*** DOCUMENT EXTRACT Section Begins ***

A: For the girls, I love Production Assistant Yano Erika (CV: Yamaoka Yuri). She’s really cute, and Director Mizushima has said that he would always want to do his best for somebody like her. For the guys, I like Episode Director Yamada Masashi (CV: Hamada Kenji). The production assistants and directing team work closely together and for the episodes Miyamori-san was in charge of, Yamada-san served as the episode director. He may be a fairly blunt and sullen person, but like in episode 2 where he goes “Aya-chin..” etc, he sometimes lets slip his hidden love for his characters (lol). It’s also nice to see how he shows his human compassion in episode 3. I love that contradiction between his character traits.

Q: There really are so many characters in SHIROBAKO. How many are there in total?

A: At the moment, it’s about 20-30 people but there are more set to come in. Apparently double the number we have now.

Q: How many people take part in SHIROBAKO recordings?

A: Not all characters appear in every episode so there hasn’t been any one time where everyone has turned up. Usually it’s about 15-20? At the very least, we’ve never had a recording with less than 10 people.

Q: Please tell us about any fun things or failures that happened during recordings.

*** DOCUMENT EXTRACT Section Ends ***
*** INFORMATION GIVEN Section Begins ***

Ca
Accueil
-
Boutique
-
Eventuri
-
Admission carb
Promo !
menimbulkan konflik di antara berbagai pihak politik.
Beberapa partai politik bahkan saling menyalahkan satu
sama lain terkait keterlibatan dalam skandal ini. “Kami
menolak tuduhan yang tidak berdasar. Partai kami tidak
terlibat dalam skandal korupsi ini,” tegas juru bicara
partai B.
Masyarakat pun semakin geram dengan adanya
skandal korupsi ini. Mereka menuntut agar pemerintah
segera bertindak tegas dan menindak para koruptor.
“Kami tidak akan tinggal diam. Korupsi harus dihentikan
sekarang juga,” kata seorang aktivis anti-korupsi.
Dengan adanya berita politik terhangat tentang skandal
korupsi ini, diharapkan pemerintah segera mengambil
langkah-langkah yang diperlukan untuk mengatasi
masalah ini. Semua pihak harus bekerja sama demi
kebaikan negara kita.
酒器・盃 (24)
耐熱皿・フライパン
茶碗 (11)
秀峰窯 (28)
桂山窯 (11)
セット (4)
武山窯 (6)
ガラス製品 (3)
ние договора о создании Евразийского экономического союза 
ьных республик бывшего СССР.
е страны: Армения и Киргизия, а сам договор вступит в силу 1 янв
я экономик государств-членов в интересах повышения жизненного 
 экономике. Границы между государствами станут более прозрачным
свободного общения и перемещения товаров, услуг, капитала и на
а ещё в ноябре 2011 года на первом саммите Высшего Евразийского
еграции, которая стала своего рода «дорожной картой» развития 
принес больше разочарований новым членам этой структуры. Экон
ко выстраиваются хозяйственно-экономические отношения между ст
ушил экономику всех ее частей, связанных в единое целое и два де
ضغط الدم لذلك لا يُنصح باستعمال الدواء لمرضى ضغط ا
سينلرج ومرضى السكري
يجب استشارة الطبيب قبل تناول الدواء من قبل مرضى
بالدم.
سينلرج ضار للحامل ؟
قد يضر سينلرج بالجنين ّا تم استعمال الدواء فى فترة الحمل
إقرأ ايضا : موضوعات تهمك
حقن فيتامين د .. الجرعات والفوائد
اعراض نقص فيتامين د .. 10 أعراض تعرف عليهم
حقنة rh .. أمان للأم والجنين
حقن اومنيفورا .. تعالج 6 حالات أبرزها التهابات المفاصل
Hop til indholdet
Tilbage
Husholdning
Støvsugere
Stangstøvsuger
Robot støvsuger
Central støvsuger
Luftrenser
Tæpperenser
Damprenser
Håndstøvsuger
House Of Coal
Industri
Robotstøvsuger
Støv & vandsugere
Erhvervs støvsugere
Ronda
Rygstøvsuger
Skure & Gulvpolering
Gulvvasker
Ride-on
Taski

*** INFORMATION GIVEN Section Ends ***

▶ WHAT YOU ARE ASKED TO DO: Extend the SHIROBAKO interview by writing what comes after its final line. The entries stand apart from the SHIROBAKO interview.

▶ RESULT FOR THIS TASK:
A: Hmmm, let me see. This isn’t a fun thing at all but…you know, the SHIROBAKO cast during recordings is huge, so there is a lot of switching in and out* going on. And then, I did something I really shouldn’t have done…

* there’re a limited number of mics for a huge number of people, so the seiyuu have to watch their timing when going up to say their lines so that they don’t impede on others.

Q: Is it OK to have this down on record?

A: Ah, maybe I’ll stop then (lol).

Q: So please keep it to a level with the minimum of details (lol).

A: So yeah. Takagi Wataru-san voices President Marukawa Masato, and there was once where he improvised his ad-libs so greatly when compared to the rehearsals that I burst out laughing, to the point where I couldn’t even say my lines (lol). Luckily it was just a test recording so it won’t make it to broadcast, but it was really awesome! The mood in the studio lightened up straight away.

Q: Are there any future events for SHIROBAKO that you’d like to do?

A: I did participate in one of the screening events. I really enjoyed being able to see the reactions of the audience directly. Therefore, I’d like to do another screening event with the rest of the cast and staff. I think the fans would have a lot of questions as well, so having the staff on hand to provide answers would allow everyone to appreciate the series even more.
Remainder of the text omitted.